Activity ▸
Exactly as they appear below, repeat the lines from the one with "right shoulder: (709, 752)" through the one with "left front paw: (654, 788)", and no others.

Recorded data
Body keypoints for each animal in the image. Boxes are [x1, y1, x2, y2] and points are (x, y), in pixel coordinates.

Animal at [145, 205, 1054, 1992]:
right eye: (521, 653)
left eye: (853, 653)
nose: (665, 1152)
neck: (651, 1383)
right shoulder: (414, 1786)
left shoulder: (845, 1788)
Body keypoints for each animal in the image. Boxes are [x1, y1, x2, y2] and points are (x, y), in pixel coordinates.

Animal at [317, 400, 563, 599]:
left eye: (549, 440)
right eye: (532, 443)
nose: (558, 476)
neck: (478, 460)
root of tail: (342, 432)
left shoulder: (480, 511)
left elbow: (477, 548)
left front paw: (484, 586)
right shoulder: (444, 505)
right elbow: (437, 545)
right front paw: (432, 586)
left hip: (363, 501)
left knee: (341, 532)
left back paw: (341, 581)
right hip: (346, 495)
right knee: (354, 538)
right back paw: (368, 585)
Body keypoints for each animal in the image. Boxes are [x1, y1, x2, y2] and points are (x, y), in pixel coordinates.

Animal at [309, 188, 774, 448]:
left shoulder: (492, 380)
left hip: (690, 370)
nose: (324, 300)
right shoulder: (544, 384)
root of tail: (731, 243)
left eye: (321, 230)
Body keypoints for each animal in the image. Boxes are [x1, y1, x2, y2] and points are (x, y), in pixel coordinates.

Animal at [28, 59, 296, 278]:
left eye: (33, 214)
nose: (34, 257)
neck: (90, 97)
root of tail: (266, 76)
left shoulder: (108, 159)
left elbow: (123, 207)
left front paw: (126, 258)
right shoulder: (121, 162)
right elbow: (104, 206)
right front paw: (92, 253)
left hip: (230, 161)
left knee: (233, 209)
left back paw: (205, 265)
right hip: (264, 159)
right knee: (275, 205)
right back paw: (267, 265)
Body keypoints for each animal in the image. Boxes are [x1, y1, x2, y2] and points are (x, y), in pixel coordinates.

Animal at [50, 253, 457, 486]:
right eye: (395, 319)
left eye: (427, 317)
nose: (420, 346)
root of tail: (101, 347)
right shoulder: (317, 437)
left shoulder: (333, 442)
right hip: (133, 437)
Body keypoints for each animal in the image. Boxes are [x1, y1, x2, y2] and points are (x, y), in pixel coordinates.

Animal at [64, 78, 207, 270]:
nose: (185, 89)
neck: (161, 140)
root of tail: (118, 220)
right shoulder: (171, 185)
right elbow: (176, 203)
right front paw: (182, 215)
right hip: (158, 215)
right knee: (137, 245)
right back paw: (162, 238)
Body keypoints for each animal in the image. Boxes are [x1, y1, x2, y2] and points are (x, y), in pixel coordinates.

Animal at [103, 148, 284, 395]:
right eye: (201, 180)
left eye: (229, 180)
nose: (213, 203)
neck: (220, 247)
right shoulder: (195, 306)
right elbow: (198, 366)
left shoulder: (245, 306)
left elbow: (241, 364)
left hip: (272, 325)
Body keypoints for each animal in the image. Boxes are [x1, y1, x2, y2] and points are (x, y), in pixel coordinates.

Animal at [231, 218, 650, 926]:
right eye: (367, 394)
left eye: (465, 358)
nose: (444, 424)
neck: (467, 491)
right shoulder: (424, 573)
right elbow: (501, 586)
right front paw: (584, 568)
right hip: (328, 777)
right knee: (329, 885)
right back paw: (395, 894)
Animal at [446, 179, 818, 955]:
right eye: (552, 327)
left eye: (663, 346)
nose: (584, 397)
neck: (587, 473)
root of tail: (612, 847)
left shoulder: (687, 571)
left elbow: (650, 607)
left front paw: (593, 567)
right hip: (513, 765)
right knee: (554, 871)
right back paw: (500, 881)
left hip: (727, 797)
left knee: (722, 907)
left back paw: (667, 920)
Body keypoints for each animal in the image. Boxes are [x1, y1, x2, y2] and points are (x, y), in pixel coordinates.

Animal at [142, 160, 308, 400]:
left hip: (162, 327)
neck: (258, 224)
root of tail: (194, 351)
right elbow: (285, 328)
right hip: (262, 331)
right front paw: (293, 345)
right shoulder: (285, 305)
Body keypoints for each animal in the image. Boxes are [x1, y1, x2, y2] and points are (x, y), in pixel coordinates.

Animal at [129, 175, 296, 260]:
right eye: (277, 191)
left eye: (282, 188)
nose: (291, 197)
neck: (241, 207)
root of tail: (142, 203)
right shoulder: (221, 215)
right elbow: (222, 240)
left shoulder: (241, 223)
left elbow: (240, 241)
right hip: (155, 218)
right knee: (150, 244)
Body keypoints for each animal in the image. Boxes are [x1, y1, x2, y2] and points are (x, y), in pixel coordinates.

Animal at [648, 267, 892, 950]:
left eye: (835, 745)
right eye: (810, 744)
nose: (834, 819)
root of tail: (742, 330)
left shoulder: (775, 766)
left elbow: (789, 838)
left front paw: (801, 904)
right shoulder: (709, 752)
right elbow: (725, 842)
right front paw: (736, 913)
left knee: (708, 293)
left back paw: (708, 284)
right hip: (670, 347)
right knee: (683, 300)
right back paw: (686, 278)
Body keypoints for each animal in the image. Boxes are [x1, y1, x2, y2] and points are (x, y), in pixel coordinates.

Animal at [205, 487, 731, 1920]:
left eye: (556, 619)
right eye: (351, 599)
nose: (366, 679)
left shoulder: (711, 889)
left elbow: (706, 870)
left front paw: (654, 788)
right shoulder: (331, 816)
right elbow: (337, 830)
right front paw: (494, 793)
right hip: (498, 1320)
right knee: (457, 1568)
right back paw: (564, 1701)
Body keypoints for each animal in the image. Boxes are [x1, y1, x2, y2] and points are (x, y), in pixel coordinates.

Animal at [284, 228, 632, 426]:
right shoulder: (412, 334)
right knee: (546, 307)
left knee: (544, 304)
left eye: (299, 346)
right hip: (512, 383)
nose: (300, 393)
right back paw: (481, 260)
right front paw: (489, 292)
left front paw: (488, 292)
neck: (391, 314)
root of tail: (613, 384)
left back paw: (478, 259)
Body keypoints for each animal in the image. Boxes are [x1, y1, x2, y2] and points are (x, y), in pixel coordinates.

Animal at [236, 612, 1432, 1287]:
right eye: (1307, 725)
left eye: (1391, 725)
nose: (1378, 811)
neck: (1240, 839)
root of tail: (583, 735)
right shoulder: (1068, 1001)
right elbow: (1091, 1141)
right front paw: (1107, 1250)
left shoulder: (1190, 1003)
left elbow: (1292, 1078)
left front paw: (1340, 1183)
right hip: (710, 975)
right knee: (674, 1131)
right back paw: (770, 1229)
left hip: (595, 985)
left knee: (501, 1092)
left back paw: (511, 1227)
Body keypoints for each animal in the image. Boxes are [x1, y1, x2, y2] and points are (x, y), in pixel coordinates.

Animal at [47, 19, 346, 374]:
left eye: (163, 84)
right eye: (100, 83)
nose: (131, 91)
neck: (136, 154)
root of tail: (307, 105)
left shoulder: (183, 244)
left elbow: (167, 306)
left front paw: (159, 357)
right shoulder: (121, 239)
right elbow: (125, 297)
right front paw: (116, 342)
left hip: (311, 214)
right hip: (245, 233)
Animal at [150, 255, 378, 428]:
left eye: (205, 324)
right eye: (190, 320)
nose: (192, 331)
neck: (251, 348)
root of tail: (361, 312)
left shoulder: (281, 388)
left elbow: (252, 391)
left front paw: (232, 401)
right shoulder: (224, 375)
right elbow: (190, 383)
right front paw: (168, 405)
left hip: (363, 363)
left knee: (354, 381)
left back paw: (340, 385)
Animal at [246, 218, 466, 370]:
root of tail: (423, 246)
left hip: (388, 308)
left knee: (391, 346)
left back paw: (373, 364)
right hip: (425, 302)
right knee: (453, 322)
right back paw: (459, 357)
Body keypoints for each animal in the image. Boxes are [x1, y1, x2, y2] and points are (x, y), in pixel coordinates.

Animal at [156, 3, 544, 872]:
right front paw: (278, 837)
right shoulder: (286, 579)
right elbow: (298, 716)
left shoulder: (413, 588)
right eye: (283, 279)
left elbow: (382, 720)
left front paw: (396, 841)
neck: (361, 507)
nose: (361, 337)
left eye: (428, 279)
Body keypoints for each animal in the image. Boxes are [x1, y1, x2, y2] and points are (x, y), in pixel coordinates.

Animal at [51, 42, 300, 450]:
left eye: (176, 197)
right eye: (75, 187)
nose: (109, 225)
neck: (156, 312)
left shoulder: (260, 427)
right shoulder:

Response for this exercise ▸
right shoulder: (709, 752)
right elbow: (725, 842)
right front paw: (736, 913)
left knee: (708, 293)
left back paw: (708, 284)
right hip: (670, 347)
right knee: (683, 300)
right back paw: (686, 278)
Body keypoints for each animal in the image. Boxes are [x1, y1, x2, y2] and points are (x, y), in pixel coordinates.

Animal at [205, 487, 731, 1920]:
left eye: (556, 619)
right eye: (351, 599)
nose: (366, 679)
left shoulder: (711, 889)
left elbow: (706, 870)
left front paw: (654, 788)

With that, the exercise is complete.